Introduction
Regional or local analyses of bio-data (e.g., species diversity) often involve geo-data as explanatory variables (e.g., climate). Species-diversity data are typically at fine spatial scales, but in many circumstances, in situ measurements of climate data are either unavailable or sparse, because collecting them can be impractical or prohibitively expensive. Remote-sensing data (e.g., observations collected by satellites) provide useful alternatives, but such data sets can require specialised technical expertise to process and are usually available only at relatively coarse spatial resolutions, often coarser than species-diversity data.
Nevertheless, a common workflow in ecological studies, when fine-resolution climate data are not available, is to downscale coarse-resolution data given by numerical models, including general circulation models and climate reanalyses (e.g., ERA5; Hersbach et al., 2020). Downscaling explanatory variables from coarse resolution to fine resolution shows local details and spatial patterns that may not actually be present, and hence the downscaling comes with uncertainty. What is certain is that fine-resolution aggregates to the known coarse-resolution data. It is essential for drawing scientifically valid conclusions to quantify this uncertainty. Hence, we apply techniques from spatial statistics (Cressie, 1993; Ma et al., 2019; Zammit-Mangion et al., 2015) to statistically downscale data and provide valid uncertainty quantification, which represents the first stage of a two-stage protocol for inference on fine-scale eco-processes from coarse-scale geo-data.
Figure 1 illustrates various data sources commonly used for downscaling, and Figure 2 demonstrates the statistical challenges in downscaling coarse-resolution data. Figure 3 presents a real-world example, where moss data were collected at a fine ($1\times1\thinspace{\rm km}^2$) resolution from two expeditions to Bunger Hills in East Antarctica (Gore et al., 2023). In order to predict moss presence using climate, data from the coarser resolution (approximately $5\times11\thinspace{\rm km}^2$) ERA5 climate reanalysis product are used. Then statistical downscaling follows.
Figure 1: Data sources commonly used for downscaling: (a) A General Circulation Model (GCM) providing boundary conditions for an RCM (Regional Climate Model) (Image credit: Ambrizzi et al. (2019)); (b) A reanalysis climate product that uses assimilation and numerical models (e.g., ECMWF) together, for example, the ERA5 renalysis data (Image credit: ECMWF).

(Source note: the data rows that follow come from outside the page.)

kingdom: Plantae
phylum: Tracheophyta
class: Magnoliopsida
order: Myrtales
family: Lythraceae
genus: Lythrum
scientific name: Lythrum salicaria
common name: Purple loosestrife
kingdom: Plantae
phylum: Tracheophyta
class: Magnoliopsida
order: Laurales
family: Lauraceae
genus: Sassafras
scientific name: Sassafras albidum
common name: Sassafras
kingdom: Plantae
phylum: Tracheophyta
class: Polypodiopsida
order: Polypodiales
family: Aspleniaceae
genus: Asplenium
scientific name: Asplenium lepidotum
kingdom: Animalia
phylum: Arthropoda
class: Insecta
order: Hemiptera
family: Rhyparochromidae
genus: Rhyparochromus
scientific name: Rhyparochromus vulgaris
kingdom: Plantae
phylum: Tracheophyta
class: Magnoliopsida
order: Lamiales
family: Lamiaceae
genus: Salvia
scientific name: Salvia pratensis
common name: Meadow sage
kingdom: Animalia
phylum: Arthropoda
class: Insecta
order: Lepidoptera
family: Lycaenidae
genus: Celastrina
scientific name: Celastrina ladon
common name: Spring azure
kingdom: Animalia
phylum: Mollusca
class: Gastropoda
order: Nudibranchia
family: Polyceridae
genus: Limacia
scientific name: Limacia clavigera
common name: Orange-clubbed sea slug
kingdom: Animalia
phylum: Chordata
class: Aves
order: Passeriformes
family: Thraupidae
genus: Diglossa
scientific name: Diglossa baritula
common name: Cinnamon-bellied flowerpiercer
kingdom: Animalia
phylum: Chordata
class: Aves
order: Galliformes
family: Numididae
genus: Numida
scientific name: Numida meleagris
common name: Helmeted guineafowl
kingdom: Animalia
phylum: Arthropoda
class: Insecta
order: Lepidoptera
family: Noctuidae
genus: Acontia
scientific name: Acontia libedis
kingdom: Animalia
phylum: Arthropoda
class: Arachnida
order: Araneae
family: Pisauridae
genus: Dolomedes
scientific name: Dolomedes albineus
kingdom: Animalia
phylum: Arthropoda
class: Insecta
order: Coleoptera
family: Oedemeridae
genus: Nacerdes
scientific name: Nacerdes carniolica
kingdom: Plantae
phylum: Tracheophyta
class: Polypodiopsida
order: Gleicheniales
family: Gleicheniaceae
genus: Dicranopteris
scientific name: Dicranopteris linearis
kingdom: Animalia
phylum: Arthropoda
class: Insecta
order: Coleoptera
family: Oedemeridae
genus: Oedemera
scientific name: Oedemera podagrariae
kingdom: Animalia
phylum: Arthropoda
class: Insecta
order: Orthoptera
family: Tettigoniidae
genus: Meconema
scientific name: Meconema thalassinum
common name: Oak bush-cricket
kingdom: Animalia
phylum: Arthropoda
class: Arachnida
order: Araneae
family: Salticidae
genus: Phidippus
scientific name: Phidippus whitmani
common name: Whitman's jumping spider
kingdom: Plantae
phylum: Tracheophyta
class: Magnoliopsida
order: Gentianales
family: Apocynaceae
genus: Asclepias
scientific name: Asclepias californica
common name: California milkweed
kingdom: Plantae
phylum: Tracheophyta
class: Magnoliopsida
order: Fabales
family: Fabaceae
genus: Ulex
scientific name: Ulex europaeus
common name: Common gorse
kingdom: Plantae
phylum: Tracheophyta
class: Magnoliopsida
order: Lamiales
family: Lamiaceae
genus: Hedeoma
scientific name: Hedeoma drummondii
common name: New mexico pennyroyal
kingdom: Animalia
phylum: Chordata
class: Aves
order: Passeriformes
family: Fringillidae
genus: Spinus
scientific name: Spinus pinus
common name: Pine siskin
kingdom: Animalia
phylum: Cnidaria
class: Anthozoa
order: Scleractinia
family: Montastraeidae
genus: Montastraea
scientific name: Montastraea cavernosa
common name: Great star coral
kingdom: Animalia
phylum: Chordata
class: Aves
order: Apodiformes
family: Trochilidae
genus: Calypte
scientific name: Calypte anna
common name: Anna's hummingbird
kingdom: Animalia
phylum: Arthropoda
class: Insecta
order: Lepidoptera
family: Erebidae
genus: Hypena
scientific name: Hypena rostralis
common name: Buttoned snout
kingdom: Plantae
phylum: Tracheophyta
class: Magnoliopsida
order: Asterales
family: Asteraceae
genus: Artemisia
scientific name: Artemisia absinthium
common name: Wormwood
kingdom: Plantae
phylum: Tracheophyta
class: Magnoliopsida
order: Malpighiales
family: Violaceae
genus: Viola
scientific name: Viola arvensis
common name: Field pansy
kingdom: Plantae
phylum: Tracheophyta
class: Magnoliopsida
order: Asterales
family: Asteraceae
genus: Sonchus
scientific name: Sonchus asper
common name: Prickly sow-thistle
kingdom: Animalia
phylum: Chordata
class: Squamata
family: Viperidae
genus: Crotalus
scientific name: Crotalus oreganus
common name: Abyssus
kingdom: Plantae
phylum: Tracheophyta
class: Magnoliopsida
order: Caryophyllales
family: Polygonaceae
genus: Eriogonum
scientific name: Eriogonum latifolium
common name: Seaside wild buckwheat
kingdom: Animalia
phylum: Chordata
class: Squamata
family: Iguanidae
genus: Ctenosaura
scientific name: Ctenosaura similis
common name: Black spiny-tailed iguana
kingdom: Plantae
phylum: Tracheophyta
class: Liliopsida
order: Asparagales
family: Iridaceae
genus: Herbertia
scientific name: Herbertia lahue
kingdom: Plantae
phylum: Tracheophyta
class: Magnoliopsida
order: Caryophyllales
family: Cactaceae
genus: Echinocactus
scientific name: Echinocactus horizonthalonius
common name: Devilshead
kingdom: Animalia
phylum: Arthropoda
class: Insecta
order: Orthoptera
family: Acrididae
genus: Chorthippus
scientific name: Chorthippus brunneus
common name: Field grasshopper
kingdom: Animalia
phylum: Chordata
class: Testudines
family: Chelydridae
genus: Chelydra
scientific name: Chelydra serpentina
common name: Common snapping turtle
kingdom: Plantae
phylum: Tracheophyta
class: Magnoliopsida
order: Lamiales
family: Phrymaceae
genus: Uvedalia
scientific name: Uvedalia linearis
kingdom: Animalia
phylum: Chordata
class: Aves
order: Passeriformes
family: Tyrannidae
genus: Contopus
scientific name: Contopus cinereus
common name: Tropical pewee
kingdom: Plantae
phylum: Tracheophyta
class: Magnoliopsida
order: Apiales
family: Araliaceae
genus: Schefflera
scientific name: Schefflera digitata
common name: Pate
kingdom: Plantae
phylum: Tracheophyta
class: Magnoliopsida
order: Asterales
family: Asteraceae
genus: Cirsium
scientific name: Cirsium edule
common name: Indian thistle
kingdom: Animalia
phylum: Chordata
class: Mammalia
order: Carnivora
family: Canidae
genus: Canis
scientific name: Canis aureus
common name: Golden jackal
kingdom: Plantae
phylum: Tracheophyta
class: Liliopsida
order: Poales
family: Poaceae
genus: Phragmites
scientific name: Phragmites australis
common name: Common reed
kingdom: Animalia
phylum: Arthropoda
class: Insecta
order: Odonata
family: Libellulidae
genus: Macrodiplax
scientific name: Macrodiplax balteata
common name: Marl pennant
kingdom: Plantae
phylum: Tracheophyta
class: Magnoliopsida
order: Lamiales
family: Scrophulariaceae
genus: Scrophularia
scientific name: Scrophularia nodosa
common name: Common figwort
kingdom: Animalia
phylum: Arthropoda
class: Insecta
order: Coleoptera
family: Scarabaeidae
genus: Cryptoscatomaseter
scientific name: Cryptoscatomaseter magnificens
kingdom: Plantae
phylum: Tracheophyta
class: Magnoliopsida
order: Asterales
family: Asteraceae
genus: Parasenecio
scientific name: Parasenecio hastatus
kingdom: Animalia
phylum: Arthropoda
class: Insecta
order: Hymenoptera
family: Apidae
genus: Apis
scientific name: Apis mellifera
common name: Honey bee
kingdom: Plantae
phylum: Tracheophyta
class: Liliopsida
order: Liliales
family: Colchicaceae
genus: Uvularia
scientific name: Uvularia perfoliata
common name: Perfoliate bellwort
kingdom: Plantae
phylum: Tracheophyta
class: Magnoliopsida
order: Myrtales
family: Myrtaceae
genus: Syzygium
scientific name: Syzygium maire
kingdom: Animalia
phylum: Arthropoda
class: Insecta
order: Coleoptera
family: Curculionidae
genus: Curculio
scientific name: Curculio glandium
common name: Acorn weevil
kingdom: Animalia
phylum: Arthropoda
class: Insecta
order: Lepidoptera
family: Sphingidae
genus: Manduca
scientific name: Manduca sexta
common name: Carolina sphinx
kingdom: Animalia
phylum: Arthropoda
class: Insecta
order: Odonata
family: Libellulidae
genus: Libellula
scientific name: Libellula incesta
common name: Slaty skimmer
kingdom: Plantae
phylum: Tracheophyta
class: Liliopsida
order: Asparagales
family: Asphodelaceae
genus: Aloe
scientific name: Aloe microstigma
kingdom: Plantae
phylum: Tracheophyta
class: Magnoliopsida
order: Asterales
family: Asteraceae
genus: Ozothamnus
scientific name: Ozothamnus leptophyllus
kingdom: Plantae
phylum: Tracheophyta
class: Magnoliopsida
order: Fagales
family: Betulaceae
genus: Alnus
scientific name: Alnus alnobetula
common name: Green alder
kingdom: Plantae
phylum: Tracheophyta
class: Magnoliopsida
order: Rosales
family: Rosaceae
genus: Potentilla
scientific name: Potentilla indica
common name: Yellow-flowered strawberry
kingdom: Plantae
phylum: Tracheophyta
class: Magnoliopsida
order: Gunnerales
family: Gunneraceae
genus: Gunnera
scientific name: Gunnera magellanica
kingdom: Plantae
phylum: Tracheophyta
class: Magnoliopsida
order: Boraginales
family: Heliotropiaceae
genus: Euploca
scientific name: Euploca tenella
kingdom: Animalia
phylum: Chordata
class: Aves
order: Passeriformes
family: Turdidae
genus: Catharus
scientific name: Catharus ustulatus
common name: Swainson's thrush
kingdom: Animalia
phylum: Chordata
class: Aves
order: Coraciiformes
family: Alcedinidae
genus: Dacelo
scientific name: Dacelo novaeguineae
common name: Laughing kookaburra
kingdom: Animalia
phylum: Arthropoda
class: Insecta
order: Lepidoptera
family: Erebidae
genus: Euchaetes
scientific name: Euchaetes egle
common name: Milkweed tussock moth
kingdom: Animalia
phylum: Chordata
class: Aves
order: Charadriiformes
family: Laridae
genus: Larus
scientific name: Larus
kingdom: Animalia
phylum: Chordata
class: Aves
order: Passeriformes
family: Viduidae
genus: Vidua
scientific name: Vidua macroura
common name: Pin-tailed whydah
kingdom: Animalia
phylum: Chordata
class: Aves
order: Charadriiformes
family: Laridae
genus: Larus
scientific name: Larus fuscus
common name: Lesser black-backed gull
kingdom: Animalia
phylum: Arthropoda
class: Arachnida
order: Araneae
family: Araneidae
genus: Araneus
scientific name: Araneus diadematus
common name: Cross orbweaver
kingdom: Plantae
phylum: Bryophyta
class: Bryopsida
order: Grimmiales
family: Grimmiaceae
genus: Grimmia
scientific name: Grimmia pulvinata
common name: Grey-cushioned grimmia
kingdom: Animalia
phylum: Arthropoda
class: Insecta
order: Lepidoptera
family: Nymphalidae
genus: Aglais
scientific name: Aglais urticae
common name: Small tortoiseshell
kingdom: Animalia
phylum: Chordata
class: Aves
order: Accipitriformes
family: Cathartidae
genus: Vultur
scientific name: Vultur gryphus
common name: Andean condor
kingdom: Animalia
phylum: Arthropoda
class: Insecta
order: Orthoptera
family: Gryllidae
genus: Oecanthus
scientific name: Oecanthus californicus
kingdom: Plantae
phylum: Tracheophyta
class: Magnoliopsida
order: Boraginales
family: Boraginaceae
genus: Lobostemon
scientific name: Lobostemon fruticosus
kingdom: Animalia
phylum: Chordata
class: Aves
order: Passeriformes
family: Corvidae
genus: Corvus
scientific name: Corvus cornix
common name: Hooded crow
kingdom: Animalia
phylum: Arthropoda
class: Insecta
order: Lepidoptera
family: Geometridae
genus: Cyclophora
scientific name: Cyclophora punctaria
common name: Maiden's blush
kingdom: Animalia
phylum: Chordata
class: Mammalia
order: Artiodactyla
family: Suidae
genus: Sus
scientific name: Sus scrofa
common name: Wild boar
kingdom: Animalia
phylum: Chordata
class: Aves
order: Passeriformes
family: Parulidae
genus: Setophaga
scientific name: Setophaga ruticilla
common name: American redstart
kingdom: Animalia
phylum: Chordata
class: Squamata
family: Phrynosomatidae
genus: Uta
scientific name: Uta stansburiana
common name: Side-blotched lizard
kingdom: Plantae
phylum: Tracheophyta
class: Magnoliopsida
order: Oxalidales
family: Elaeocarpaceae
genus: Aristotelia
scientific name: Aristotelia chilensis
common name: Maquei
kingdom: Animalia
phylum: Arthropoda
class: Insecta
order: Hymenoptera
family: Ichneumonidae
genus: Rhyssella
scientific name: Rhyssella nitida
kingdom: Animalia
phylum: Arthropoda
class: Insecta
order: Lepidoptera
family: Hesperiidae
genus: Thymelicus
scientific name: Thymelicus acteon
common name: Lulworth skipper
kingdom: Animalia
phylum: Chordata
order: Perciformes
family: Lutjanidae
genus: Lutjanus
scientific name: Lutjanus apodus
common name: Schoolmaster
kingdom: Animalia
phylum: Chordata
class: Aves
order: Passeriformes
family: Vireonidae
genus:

In each case, their resolutions are usually too coarse for species-diversity studies.
Figure 2: (a) A true fine-resolution field, which is aggregated; (b) The coarse-resolution aggregated field; (c) Downscaling to recover (a) from (b).
Figure 3: (a) Moss-data sampling sites in Southern Bunger Hills (fine resolution); (b) ERA5 soil-temperature data (coarse resolution) with the sampling sites in the background.